**Task objective**
Print the entries below line for line, with no changes, and leave out the images.

[A block of data]
####################

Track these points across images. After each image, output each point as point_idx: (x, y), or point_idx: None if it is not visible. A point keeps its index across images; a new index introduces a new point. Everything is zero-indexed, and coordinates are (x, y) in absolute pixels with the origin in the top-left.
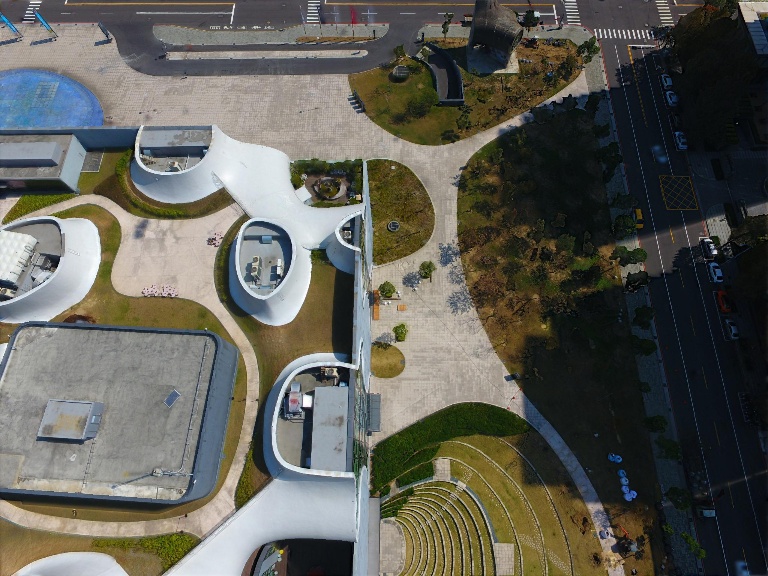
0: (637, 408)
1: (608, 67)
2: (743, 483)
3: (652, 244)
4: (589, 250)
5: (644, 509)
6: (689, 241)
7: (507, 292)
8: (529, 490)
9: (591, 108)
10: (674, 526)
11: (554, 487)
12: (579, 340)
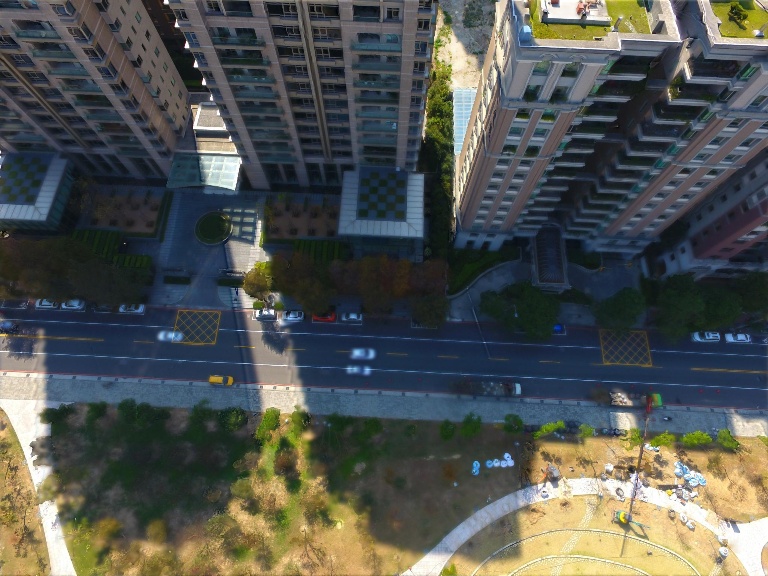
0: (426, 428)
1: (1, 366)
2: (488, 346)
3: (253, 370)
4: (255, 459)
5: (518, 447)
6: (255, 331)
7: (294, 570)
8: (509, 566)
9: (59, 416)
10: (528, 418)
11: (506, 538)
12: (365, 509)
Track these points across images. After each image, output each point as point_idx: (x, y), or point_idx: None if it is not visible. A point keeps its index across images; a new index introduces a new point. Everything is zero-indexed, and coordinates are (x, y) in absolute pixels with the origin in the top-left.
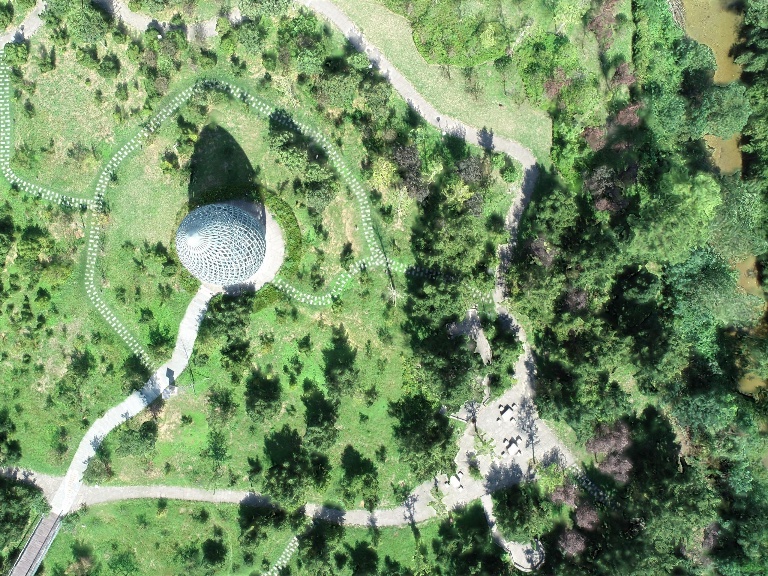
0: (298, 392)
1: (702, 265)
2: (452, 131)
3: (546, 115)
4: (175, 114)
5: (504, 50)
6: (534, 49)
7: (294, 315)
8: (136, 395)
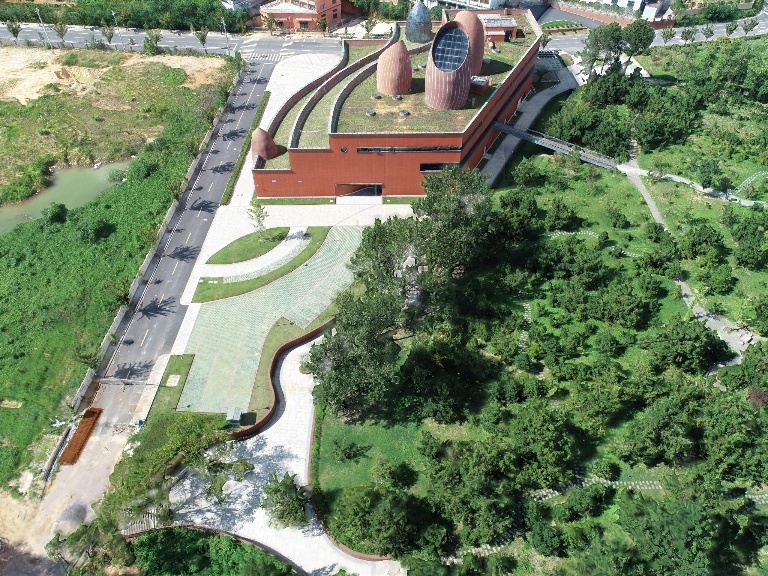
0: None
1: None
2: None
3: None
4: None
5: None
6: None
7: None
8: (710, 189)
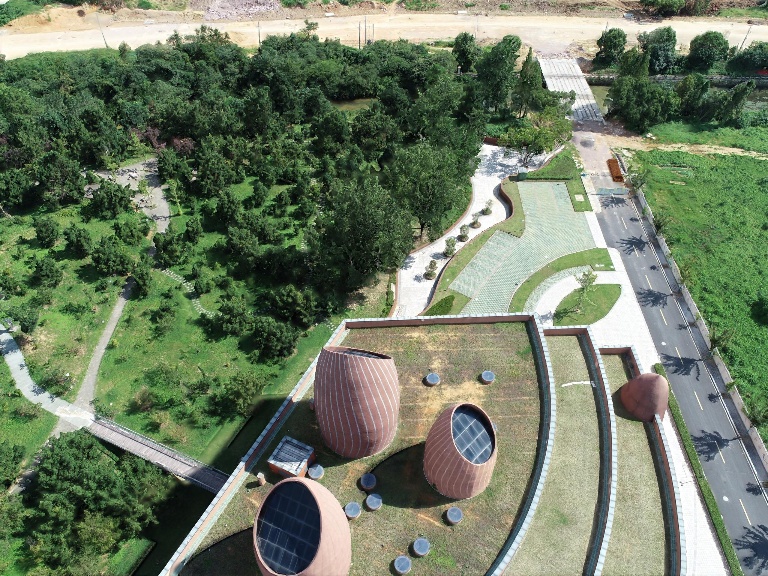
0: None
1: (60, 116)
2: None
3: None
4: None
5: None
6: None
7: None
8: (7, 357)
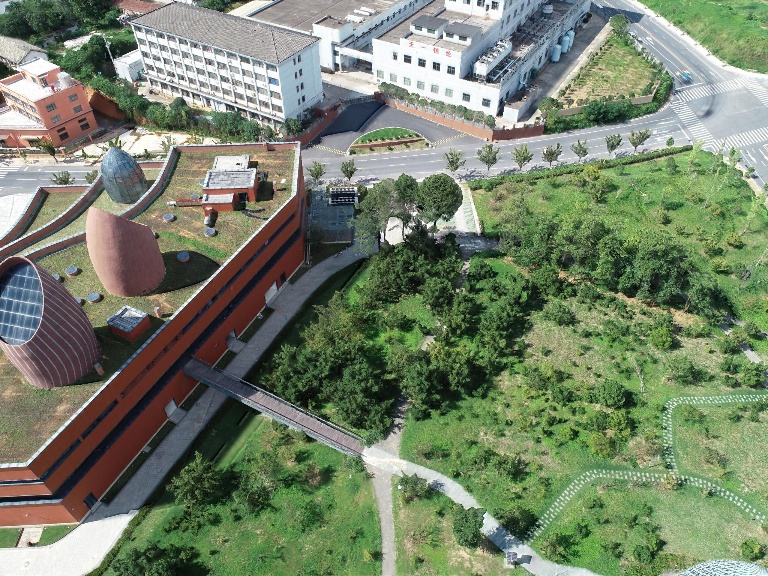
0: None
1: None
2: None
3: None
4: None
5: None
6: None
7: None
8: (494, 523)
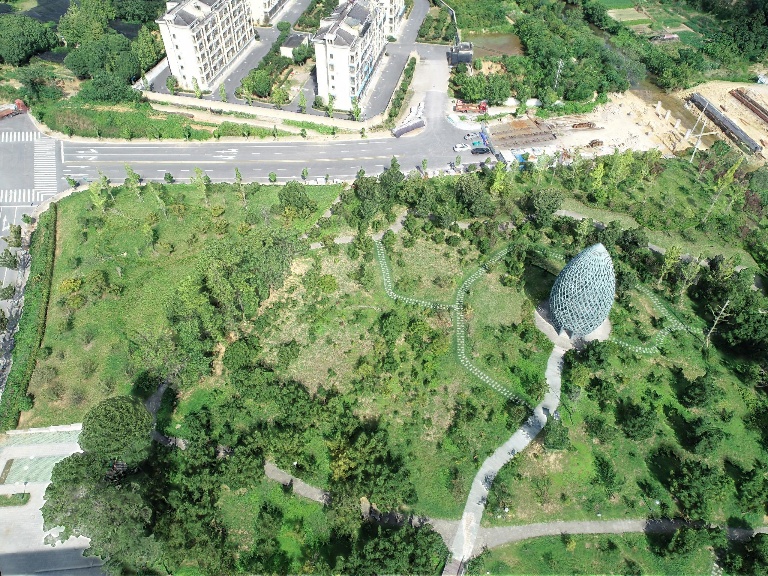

####################

**Solution to this problem**
Track these points across images. After each image, output each point as point_idx: (x, y), or point_idx: None if it is not visible. A point keeps its index across images; a new index introduces a new point. Everything is zero-indexed, and coordinates are (x, y) in absolute pixels with the origin in the top-left.
0: (637, 408)
1: (608, 67)
2: (743, 483)
3: (652, 244)
4: (589, 250)
5: (644, 509)
6: (689, 241)
7: (507, 292)
8: (529, 490)
9: (591, 108)
10: (674, 526)
11: (554, 487)
12: (579, 340)
0: (426, 428)
1: (1, 366)
2: (488, 346)
3: (253, 370)
4: (255, 459)
5: (518, 447)
6: (255, 331)
7: (294, 570)
8: (509, 566)
9: (59, 416)
10: (528, 418)
11: (506, 538)
12: (365, 509)
Track these points across images. After each image, output each point as point_idx: (x, y), or point_idx: None if it is not visible. A point keeps its index across images; a new index introduces a new point. Everything is zero-indexed, and coordinates are (x, y) in absolute pixels with the origin in the top-left.
0: (298, 392)
1: (702, 265)
2: (452, 131)
3: (546, 115)
4: (175, 114)
5: (504, 50)
6: (534, 49)
7: (294, 315)
8: (136, 395)
0: None
1: None
2: None
3: None
4: None
5: None
6: None
7: None
8: (710, 189)
0: None
1: (60, 116)
2: None
3: None
4: None
5: None
6: None
7: None
8: (7, 357)
0: None
1: None
2: None
3: None
4: None
5: None
6: None
7: None
8: (494, 523)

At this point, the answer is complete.